Are there immediate uses?
Neiswanger: In corporate environments, it may enhance strategic planning by delivering more accurate evaluations of market uncertainties and competitive dynamics. In healthcare scenarios, it may offer diagnostic assistance or facilitate treatment planning by aiding physicians in better considering uncertainty in symptoms and test outcomes. In personal decision-making, it may assist users in obtaining more informed, pertinent advice from language models regarding daily choices.
The system’s capability to align with human preferences has proven particularly beneficial in situations where allowing computers to identify the mathematically “best” solution could overlook crucial human values or limitations. By explicitly modeling stakeholder preferences and integrating them into mathematical evaluations of the value of different outcomes to individuals, the framework generates recommendations that are not only technically optimal but also practically acceptable to the individuals who execute them.
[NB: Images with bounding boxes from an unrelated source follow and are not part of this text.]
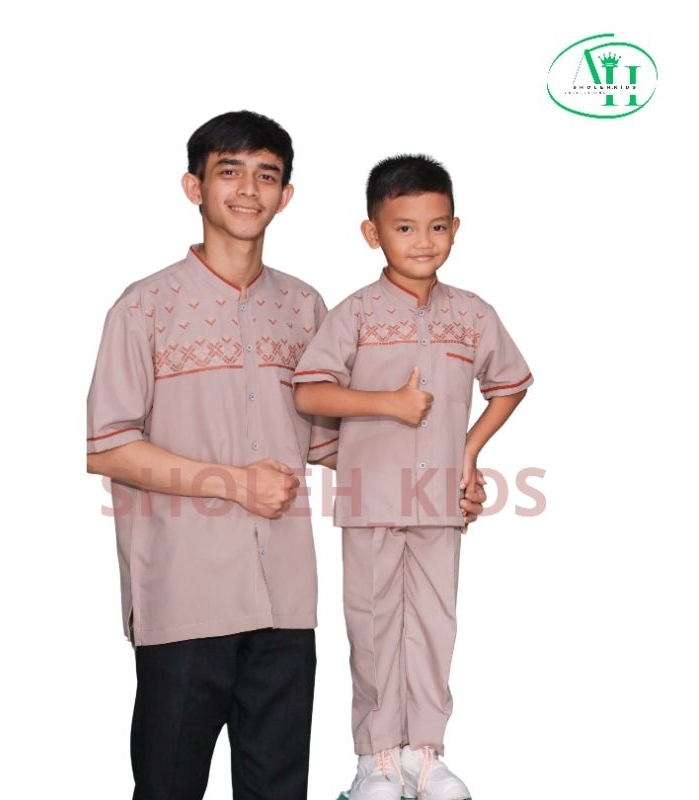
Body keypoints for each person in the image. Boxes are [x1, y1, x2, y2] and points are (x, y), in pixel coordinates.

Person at [86, 113, 487, 800]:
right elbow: (108, 446)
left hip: (286, 607)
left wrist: (442, 480)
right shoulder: (144, 308)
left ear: (285, 195)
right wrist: (232, 483)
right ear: (195, 187)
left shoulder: (306, 309)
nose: (249, 189)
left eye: (266, 175)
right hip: (184, 600)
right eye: (230, 172)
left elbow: (338, 445)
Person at [293, 154, 532, 800]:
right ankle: (374, 759)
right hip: (369, 498)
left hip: (440, 501)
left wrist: (468, 451)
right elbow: (310, 390)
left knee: (433, 626)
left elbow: (510, 383)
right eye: (404, 228)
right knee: (372, 627)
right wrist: (389, 405)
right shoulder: (355, 314)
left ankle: (424, 755)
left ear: (455, 228)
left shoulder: (472, 314)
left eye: (436, 227)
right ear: (372, 233)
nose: (423, 241)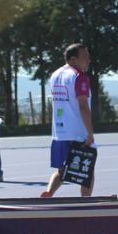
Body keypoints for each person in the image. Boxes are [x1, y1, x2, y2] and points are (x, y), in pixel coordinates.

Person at [42, 43, 96, 198]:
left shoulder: (55, 75)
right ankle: (85, 202)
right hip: (78, 133)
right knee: (87, 171)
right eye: (84, 57)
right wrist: (90, 133)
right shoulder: (79, 76)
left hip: (59, 133)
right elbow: (83, 106)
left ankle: (49, 192)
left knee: (62, 170)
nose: (88, 60)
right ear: (73, 59)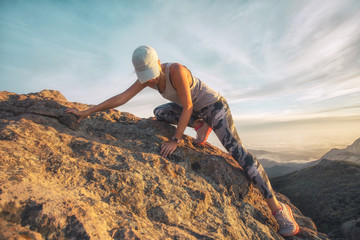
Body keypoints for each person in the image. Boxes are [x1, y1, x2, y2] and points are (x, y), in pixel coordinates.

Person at [66, 45, 299, 237]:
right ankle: (200, 125)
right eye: (144, 78)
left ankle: (278, 209)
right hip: (196, 112)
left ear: (158, 64)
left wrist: (176, 140)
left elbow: (187, 105)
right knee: (160, 113)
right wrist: (87, 112)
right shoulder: (147, 78)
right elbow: (122, 97)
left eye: (151, 76)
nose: (148, 82)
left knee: (238, 153)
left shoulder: (175, 70)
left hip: (213, 107)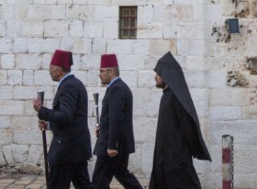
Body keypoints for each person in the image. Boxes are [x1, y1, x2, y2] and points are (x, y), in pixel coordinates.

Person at [149, 52, 211, 189]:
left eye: (158, 74)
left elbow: (187, 126)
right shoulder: (166, 96)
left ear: (166, 75)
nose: (155, 77)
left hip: (176, 157)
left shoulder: (175, 97)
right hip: (164, 157)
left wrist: (186, 150)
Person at [33, 50, 92, 189]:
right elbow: (72, 119)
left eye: (51, 68)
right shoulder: (75, 83)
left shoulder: (68, 86)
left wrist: (42, 110)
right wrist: (49, 125)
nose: (49, 71)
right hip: (76, 148)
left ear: (59, 70)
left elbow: (65, 117)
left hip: (66, 150)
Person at [90, 54, 143, 189]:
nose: (99, 75)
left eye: (102, 71)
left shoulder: (117, 88)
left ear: (111, 72)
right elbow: (113, 118)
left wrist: (112, 145)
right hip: (117, 142)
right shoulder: (117, 87)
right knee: (121, 174)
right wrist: (102, 128)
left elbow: (116, 118)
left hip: (112, 145)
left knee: (99, 180)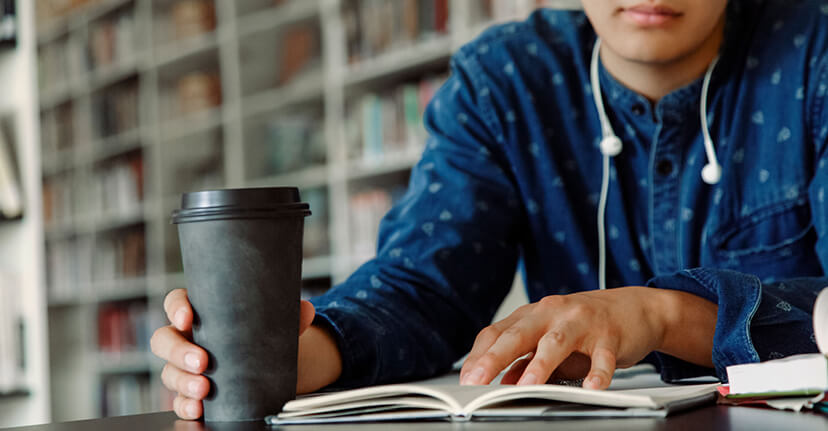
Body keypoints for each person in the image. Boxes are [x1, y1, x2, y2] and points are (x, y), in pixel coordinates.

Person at [151, 0, 827, 420]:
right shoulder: (504, 81)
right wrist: (306, 355)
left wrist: (658, 314)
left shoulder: (814, 52)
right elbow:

What’s next for your investigation?
Neiswanger: We are currently investigating how this framework can be applied to a wider spectrum of real-world decision-making tasks under uncertainty, which includes implementations in operations research (utilizing mathematical techniques to address complex business challenges), logistics, and healthcare. One primary focus going forward is enhancing human auditability: creating interfaces that provide users with clearer insights into why an LLM made a specific decision, and why that decision is optimal.